Le fort est utilisé actuellement par la DGA Essais de missiles comme base de mesure des trajectoires de ces derniers lors des lancements à partir de l'île du Levant.
Dans les années 1920 et au moins jusqu'à la dernière guerre, il fut loué à une société en participation au nom de la NRF, La Nouvelle Revue française, grâce aux efforts de Jean Paulhan. Port-Cros devint alors un des hauts lieux de la NRF.
Le fortin est inscrit au titre des monuments historiques par arrêté du 12 février 1947.

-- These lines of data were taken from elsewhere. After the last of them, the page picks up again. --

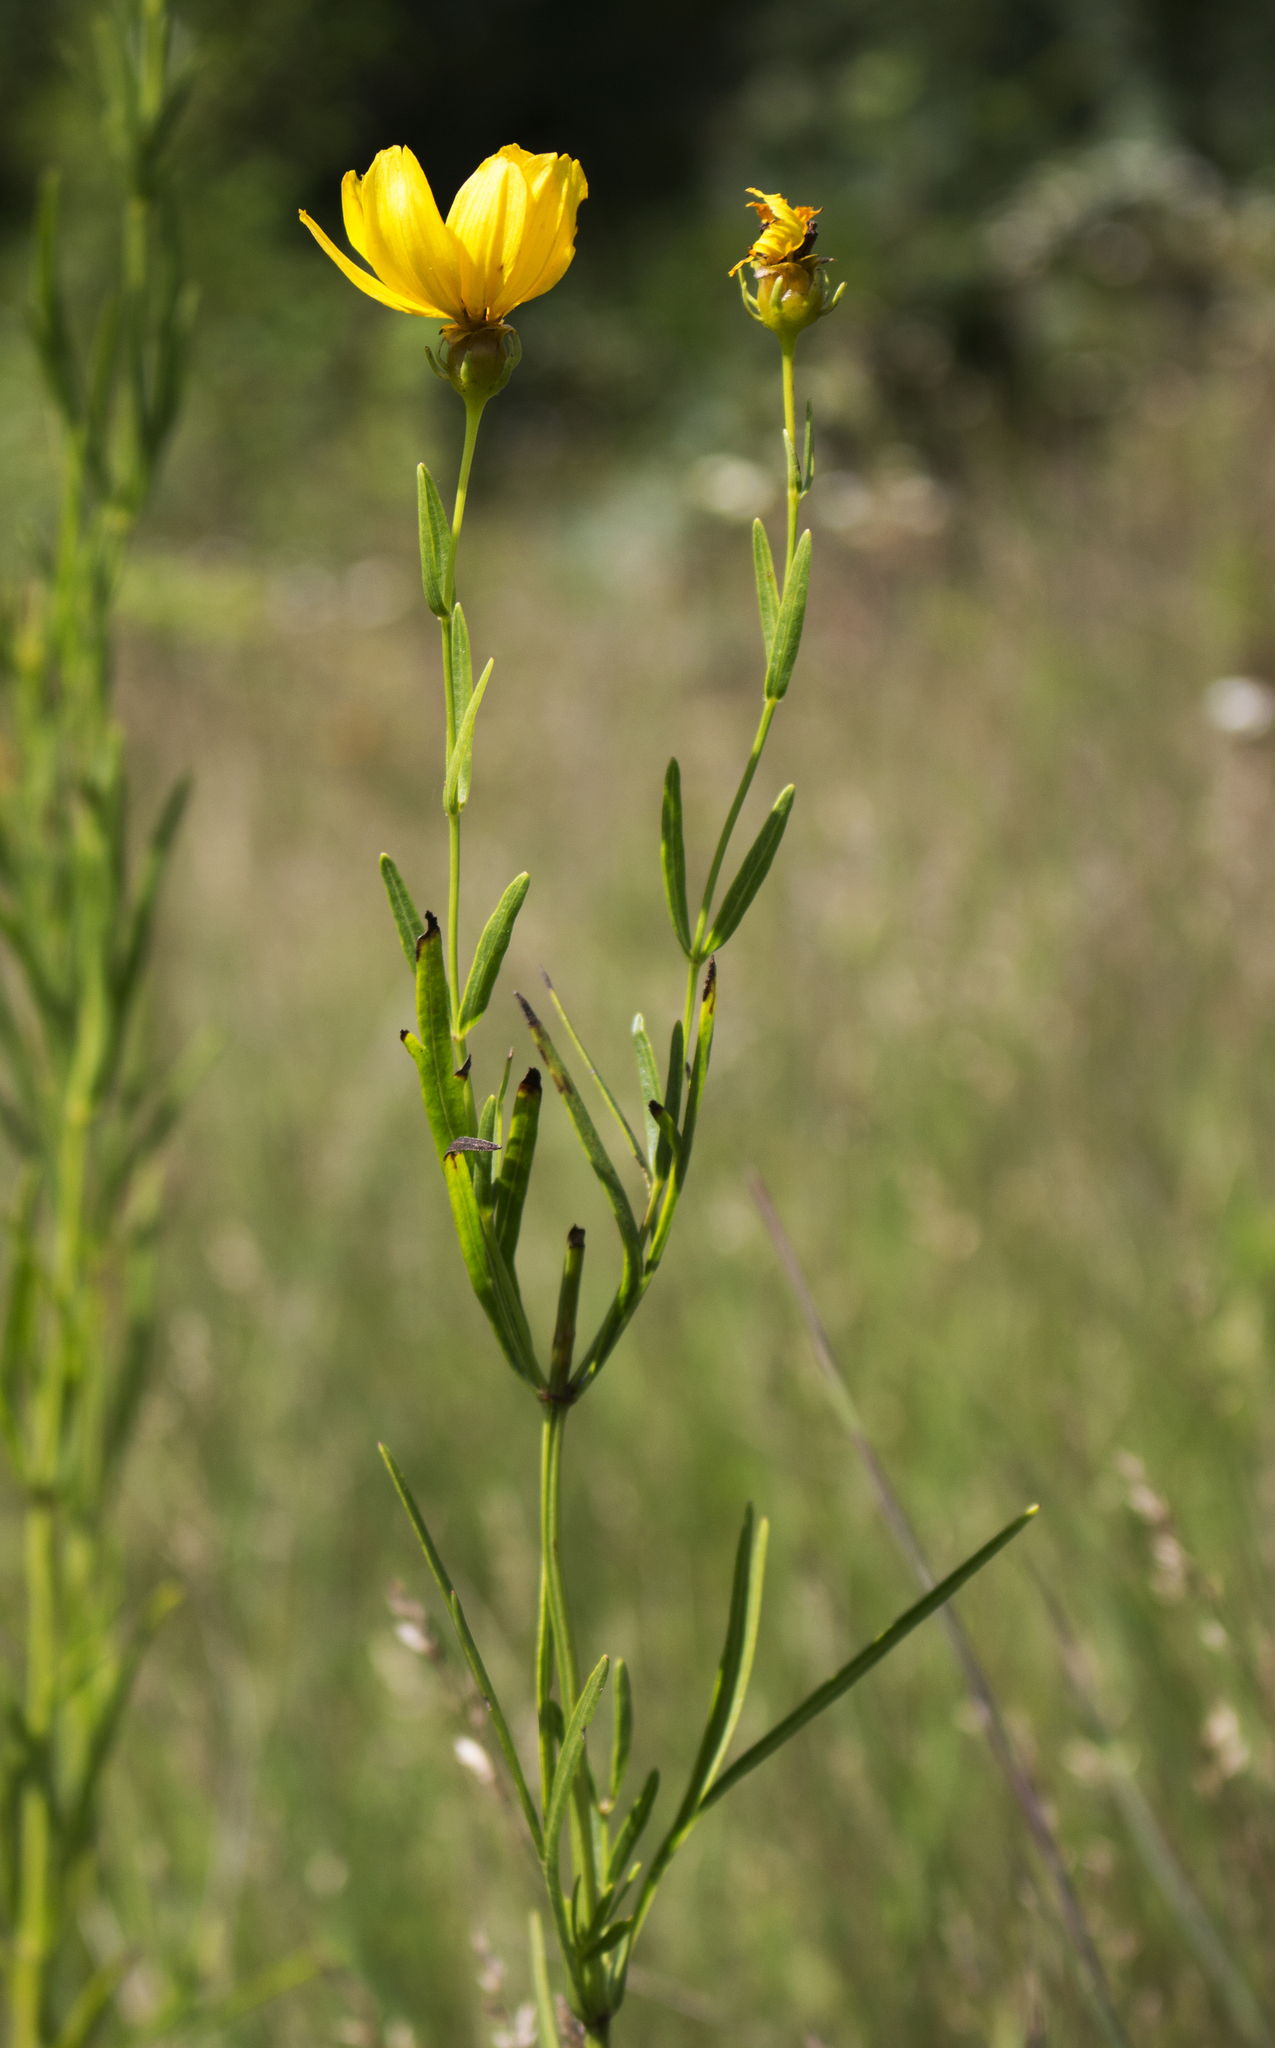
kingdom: Plantae
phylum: Tracheophyta
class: Magnoliopsida
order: Asterales
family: Asteraceae
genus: Coreopsis
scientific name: Coreopsis palmata
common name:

La Nouvelle Revue française (souvent abrégée par le sigle NRF) est une revue littéraire et de critique française, à l'origine mensuelle et aujourd'hui bimestrielle, fondée en novembre 1908, sur l'initiative de Charles-Louis Philippe, avec une poignée de jeunes gens passionnés parmi lesquels Jean Schlumberger, Marcel Drouin, Jacques Copeau, André Ruyters, Henri Ghéon et André Gide. Ses directeurs furent de prestigieuses personnalités au service de la littérature comme Jacques Rivière ou Jean Paulhan. Depuis 2008, c'est un département des éditions Gallimard".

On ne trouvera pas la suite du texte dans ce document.